Transcribed page contents:
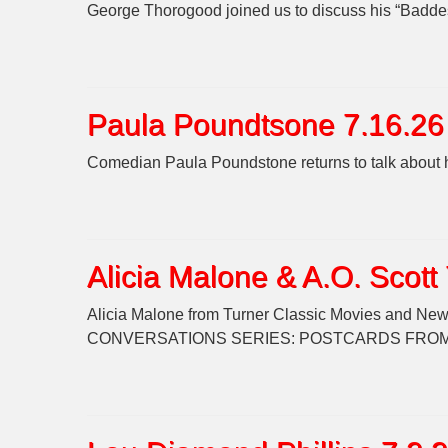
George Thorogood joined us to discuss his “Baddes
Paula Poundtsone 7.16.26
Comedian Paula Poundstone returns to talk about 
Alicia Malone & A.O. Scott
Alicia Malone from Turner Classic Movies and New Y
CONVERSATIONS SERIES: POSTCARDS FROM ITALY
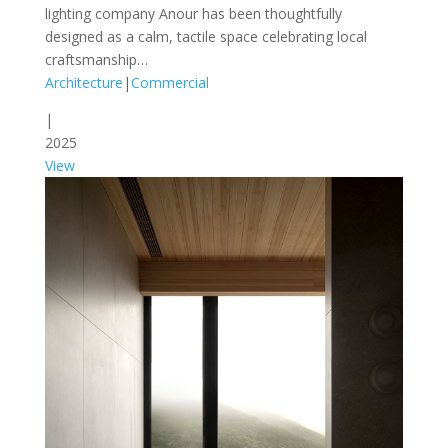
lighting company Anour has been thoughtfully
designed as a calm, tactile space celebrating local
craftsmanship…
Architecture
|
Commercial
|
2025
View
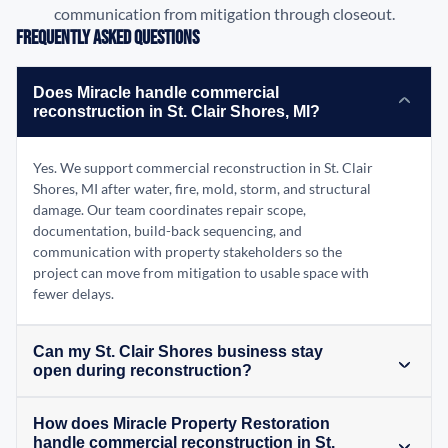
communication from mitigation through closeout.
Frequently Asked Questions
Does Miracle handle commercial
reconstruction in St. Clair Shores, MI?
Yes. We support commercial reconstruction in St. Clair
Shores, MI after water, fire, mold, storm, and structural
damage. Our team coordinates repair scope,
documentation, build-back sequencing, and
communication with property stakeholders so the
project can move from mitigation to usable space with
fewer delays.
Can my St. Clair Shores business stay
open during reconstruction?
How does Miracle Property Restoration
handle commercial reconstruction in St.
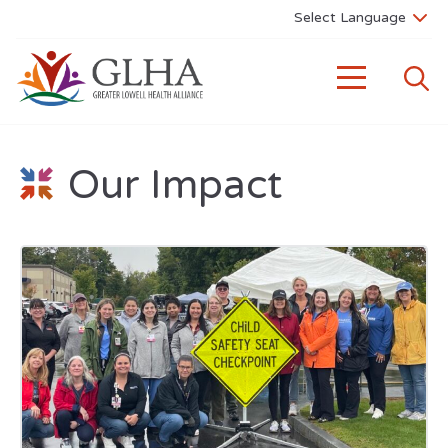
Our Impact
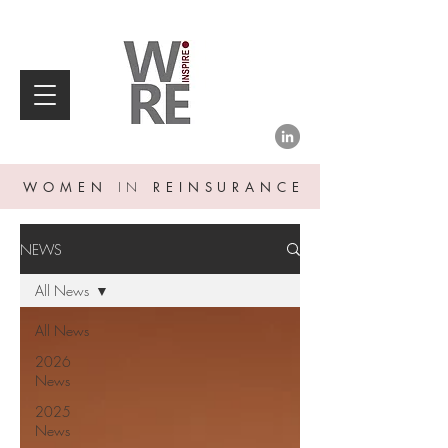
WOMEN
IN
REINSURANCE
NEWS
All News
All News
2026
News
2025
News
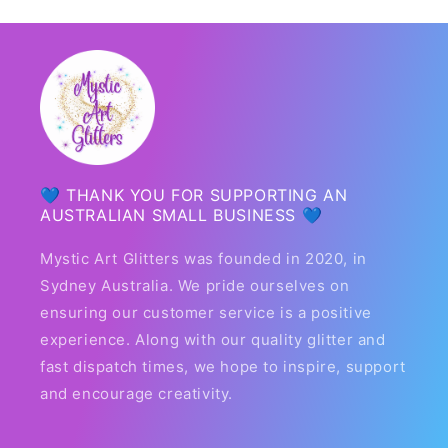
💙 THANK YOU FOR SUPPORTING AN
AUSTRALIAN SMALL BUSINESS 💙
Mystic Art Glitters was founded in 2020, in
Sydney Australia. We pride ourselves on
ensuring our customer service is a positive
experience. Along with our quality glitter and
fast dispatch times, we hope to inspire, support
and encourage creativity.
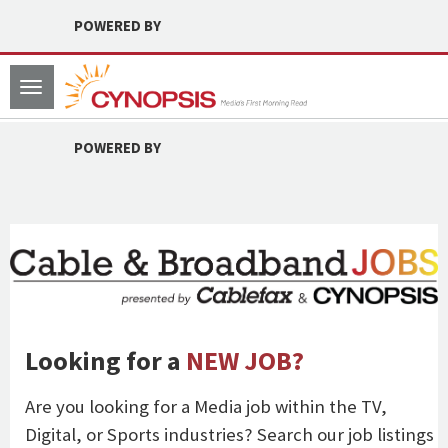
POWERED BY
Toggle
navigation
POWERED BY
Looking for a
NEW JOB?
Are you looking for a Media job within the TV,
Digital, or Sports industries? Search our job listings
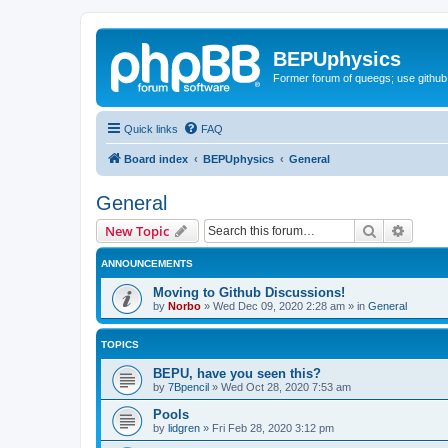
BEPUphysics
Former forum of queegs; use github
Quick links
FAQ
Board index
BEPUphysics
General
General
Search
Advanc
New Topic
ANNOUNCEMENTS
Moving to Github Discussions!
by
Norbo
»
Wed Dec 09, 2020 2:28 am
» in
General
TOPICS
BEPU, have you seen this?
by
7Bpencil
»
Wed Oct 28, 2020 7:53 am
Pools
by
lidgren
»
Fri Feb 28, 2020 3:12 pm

• REQUIRED WORK: The expected result is the data above in exact form, free of pictures.

• ANSWER FOR THE TASK:
George Thorogood joined us to discuss his “Baddes
Paula Poundtsone 7.16.26
Comedian Paula Poundstone returns to talk about 
Alicia Malone & A.O. Scott
Alicia Malone from Turner Classic Movies and New Y
CONVERSATIONS SERIES: POSTCARDS FROM ITALY
lighting company Anour has been thoughtfully
designed as a calm, tactile space celebrating local
craftsmanship…
Architecture
|
Commercial
|
2025
View
communication from mitigation through closeout.
Frequently Asked Questions
Does Miracle handle commercial
reconstruction in St. Clair Shores, MI?
Yes. We support commercial reconstruction in St. Clair
Shores, MI after water, fire, mold, storm, and structural
damage. Our team coordinates repair scope,
documentation, build-back sequencing, and
communication with property stakeholders so the
project can move from mitigation to usable space with
fewer delays.
Can my St. Clair Shores business stay
open during reconstruction?
How does Miracle Property Restoration
handle commercial reconstruction in St.
Our Impact
WOMEN
IN
REINSURANCE
NEWS
All News
All News
2026
News
2025
News
💙 THANK YOU FOR SUPPORTING AN
AUSTRALIAN SMALL BUSINESS 💙
Mystic Art Glitters was founded in 2020, in
Sydney Australia. We pride ourselves on
ensuring our customer service is a positive
experience. Along with our quality glitter and
fast dispatch times, we hope to inspire, support
and encourage creativity.
POWERED BY
Toggle
navigation
POWERED BY
Looking for a
NEW JOB?
Are you looking for a Media job within the TV,
Digital, or Sports industries? Search our job listings
BEPUphysics
Former forum of queegs; use github
Quick links
FAQ
Board index
BEPUphysics
General
General
Search
Advanc
New Topic
ANNOUNCEMENTS
Moving to Github Discussions!
by
Norbo
»
Wed Dec 09, 2020 2:28 am
» in
General
TOPICS
BEPU, have you seen this?
by
7Bpencil
»
Wed Oct 28, 2020 7:53 am
Pools
by
lidgren
»
Fri Feb 28, 2020 3:12 pm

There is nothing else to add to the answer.